Quindi ha anche un socio. Magari è un po’ più simpatico di lei. Scendo dal palazzo. Finalmente aria.
Tolgo per qualche istante la mascherina.
Chissà com’è andata, non ci ho capito niente. Non ho percepito nulla. Tra qualche giorno avrò risposta, fammi controllare il cellulare.
Cavolo 16 messaggi. Li leggo velocemente senza aprire l’app, sono tutti vivi, vogliono solo sapere. Che dico?
Oh no. Mi sono sporcata di fard il polsino della camicia. (Faccia da sticker WhatsApp).
Lo sapevo, si è quasi completamente tolto da sopra al tatuaggio.
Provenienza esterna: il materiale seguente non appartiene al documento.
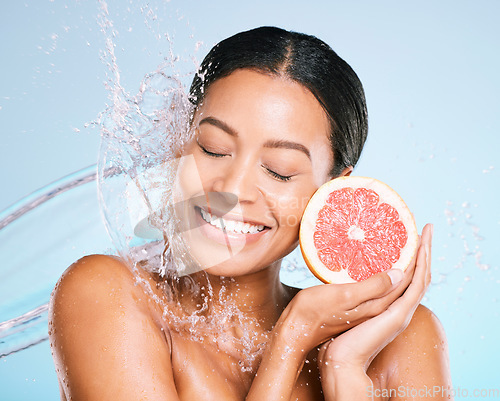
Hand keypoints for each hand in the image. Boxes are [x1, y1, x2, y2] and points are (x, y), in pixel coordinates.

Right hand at [274, 244, 416, 355]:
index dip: (422, 252)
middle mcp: (384, 310)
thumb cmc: (315, 314)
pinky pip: (390, 287)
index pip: (414, 277)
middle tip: (422, 231)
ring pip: (404, 284)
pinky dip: (396, 272)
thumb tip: (400, 273)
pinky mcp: (365, 309)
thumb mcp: (342, 296)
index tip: (425, 230)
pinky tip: (385, 263)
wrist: (299, 336)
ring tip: (409, 243)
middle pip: (414, 280)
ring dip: (411, 262)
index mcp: (383, 306)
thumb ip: (372, 287)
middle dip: (422, 255)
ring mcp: (375, 311)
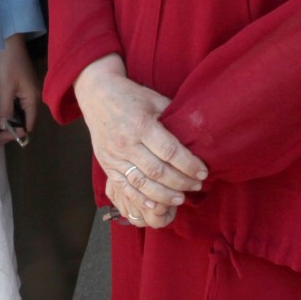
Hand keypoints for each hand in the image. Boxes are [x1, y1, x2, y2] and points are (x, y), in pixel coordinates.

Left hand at [0, 34, 38, 144]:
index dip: (16, 134)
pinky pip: (13, 103)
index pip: (28, 125)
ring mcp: (25, 91)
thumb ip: (5, 109)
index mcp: (32, 99)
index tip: (1, 139)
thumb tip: (4, 128)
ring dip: (7, 119)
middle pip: (23, 120)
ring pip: (17, 112)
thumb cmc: (8, 63)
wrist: (7, 40)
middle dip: (10, 129)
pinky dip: (6, 110)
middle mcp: (31, 97)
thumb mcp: (5, 87)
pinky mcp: (18, 86)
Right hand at [73, 55, 207, 216]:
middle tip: (197, 186)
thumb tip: (197, 135)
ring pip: (142, 184)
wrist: (97, 94)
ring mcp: (114, 156)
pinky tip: (156, 205)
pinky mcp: (107, 165)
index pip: (170, 151)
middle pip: (158, 171)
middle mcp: (126, 143)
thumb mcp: (154, 100)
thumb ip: (173, 118)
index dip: (189, 165)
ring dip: (164, 195)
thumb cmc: (130, 96)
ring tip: (181, 199)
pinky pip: (124, 187)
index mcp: (141, 124)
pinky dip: (140, 200)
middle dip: (181, 182)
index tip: (203, 172)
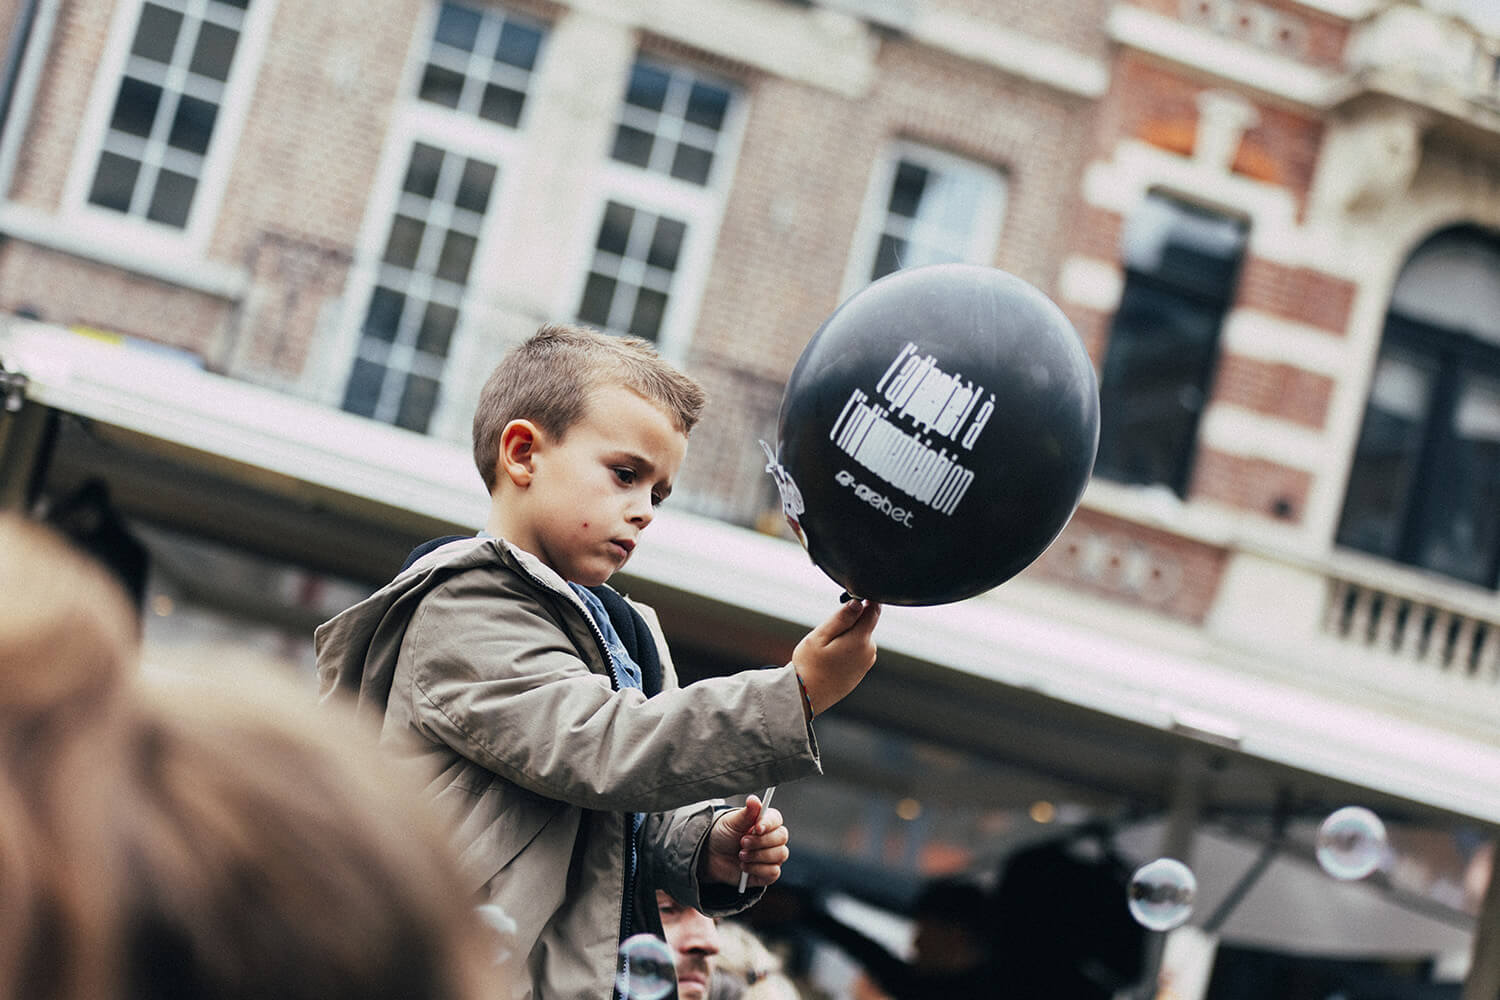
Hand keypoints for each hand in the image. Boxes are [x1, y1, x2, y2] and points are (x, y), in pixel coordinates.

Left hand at [699, 794, 788, 887]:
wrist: (712, 856)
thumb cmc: (724, 835)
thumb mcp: (731, 822)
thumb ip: (745, 813)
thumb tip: (754, 800)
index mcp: (765, 822)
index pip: (777, 820)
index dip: (769, 824)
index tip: (756, 828)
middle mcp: (772, 838)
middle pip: (781, 837)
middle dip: (760, 841)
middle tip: (742, 842)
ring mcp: (772, 856)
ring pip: (780, 855)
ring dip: (758, 856)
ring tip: (741, 855)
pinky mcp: (768, 873)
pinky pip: (773, 873)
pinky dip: (757, 870)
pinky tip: (744, 867)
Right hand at [791, 599, 880, 715]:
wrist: (806, 697)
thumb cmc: (809, 666)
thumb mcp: (820, 636)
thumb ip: (841, 618)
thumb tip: (858, 603)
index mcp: (860, 640)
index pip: (873, 611)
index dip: (867, 599)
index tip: (854, 596)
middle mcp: (868, 652)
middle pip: (865, 624)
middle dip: (850, 622)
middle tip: (827, 632)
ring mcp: (866, 663)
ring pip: (860, 638)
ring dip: (847, 636)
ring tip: (826, 650)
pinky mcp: (861, 671)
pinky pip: (857, 651)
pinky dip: (846, 649)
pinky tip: (830, 660)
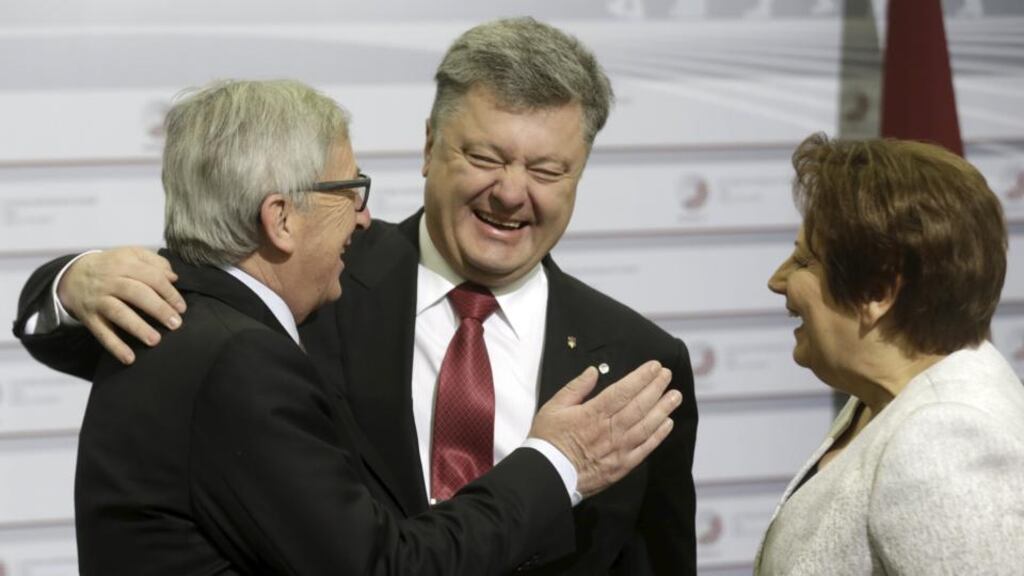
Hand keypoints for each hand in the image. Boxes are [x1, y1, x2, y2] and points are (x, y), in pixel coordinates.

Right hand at [57, 247, 185, 364]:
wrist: (73, 275)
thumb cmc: (112, 266)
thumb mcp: (132, 255)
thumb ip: (155, 262)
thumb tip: (173, 277)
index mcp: (124, 263)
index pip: (151, 276)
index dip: (168, 292)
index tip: (181, 308)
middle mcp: (110, 281)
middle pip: (136, 293)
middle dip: (158, 309)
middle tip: (176, 324)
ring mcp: (98, 300)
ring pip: (118, 313)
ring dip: (138, 327)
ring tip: (155, 340)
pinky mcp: (89, 317)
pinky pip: (101, 333)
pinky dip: (115, 346)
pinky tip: (129, 358)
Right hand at [528, 360, 681, 497]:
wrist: (548, 476)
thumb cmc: (548, 441)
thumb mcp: (553, 407)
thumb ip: (575, 388)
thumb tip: (593, 371)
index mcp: (593, 413)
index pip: (623, 391)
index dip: (641, 377)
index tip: (654, 367)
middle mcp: (609, 430)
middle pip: (639, 405)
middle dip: (655, 388)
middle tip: (667, 375)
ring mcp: (618, 449)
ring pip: (646, 426)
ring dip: (663, 409)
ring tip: (675, 396)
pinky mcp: (621, 466)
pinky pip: (645, 448)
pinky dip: (658, 436)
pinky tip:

Devo trovare una soluzione per coprirlo, ci vuole un anello.
Uffa, adesso dovrò spiegare a tutti la stessa cosa, cioè che non mi sono sentita per nulla a mio agio, che la “capa” ha praticamente la stessa voce di quello. Ma si quello la col pizzetto, mannaccia. Il cattivo di Anastasia, il cartone. Come diavolo si chiama?
…
Rasputin.
Immaginate Rasputin, immaginatelo donna. È lei.